● **Directions**: Repeat the listing exactly. Do not carry over any pictures.

Dataset section Block Start

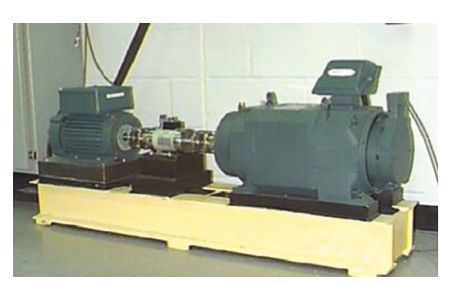
Figure 11: Bearing experimental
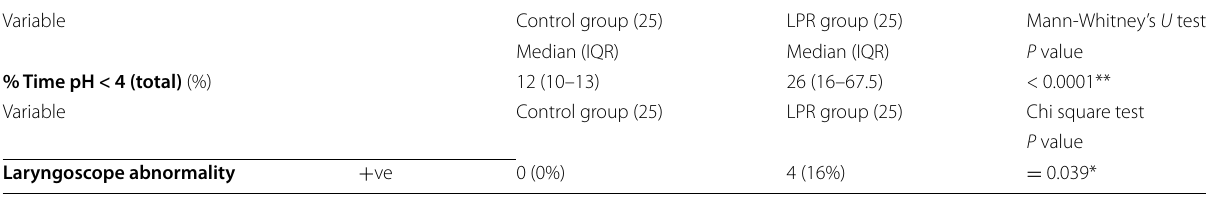
Table 2 Comparison between the 2 groups as regards laryngoscopic and pH-metry data using Mann-Whitney’s U and chi-square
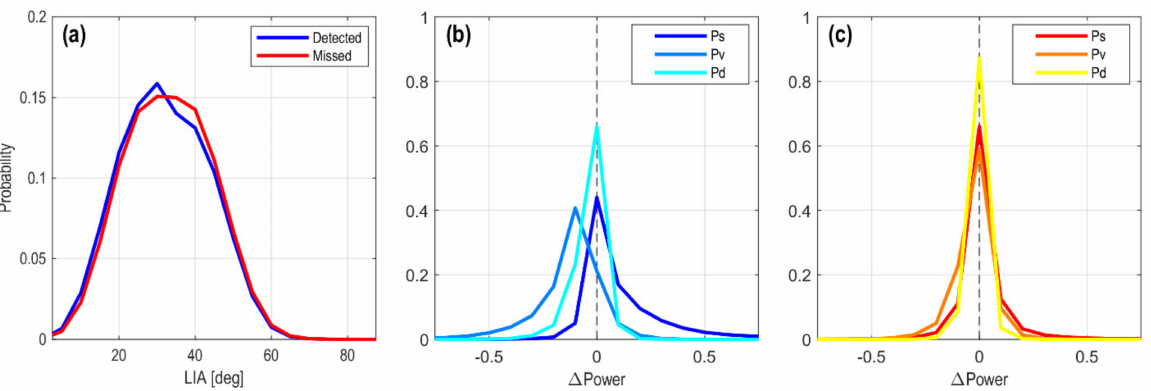
Figure 12. Normalized histogram for ( a ) the LIA and the post-to-pre-event difference in scattering powers ( ∆ Power) for the ( b ) detected and ( c ) missed pixels in the L-band quad-pol datatype (detected and missed pixels are based on the GSBA binary map generated with the P c Z-score map). The histograms are computed over the entire Hokkaido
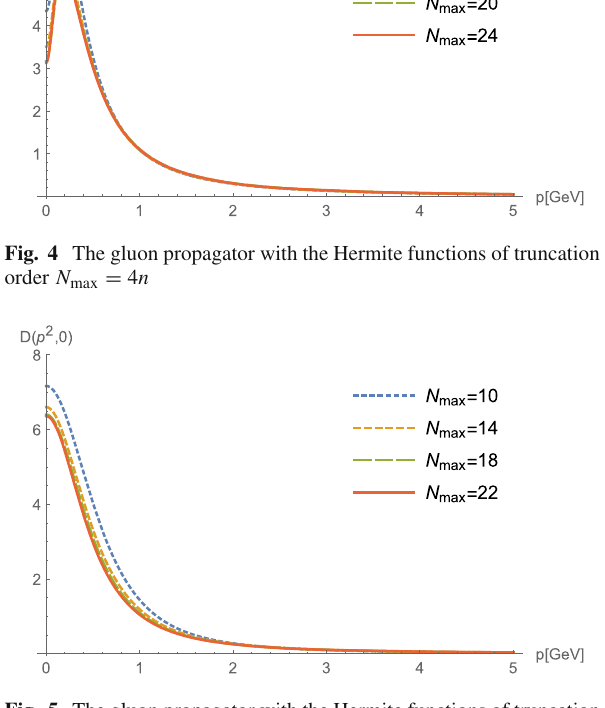
Fig. 5 The gluon propagator with the Hermite functions of truncation order N max = 4 n +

Dataset section Block End

● **Answer space**:
Figure 11: Bearing experimental
Table 2 Comparison between the 2 groups as regards laryngoscopic and pH-metry data using Mann-Whitney’s U and chi-square
Figure 12. Normalized histogram for ( a ) the LIA and the post-to-pre-event difference in scattering powers ( ∆ Power) for the ( b ) detected and ( c ) missed pixels in the L-band quad-pol datatype (detected and missed pixels are based on the GSBA binary map generated with the P c Z-score map). The histograms are computed over the entire Hokkaido
Fig. 5 The gluon propagator with the Hermite functions of truncation order N max = 4 n +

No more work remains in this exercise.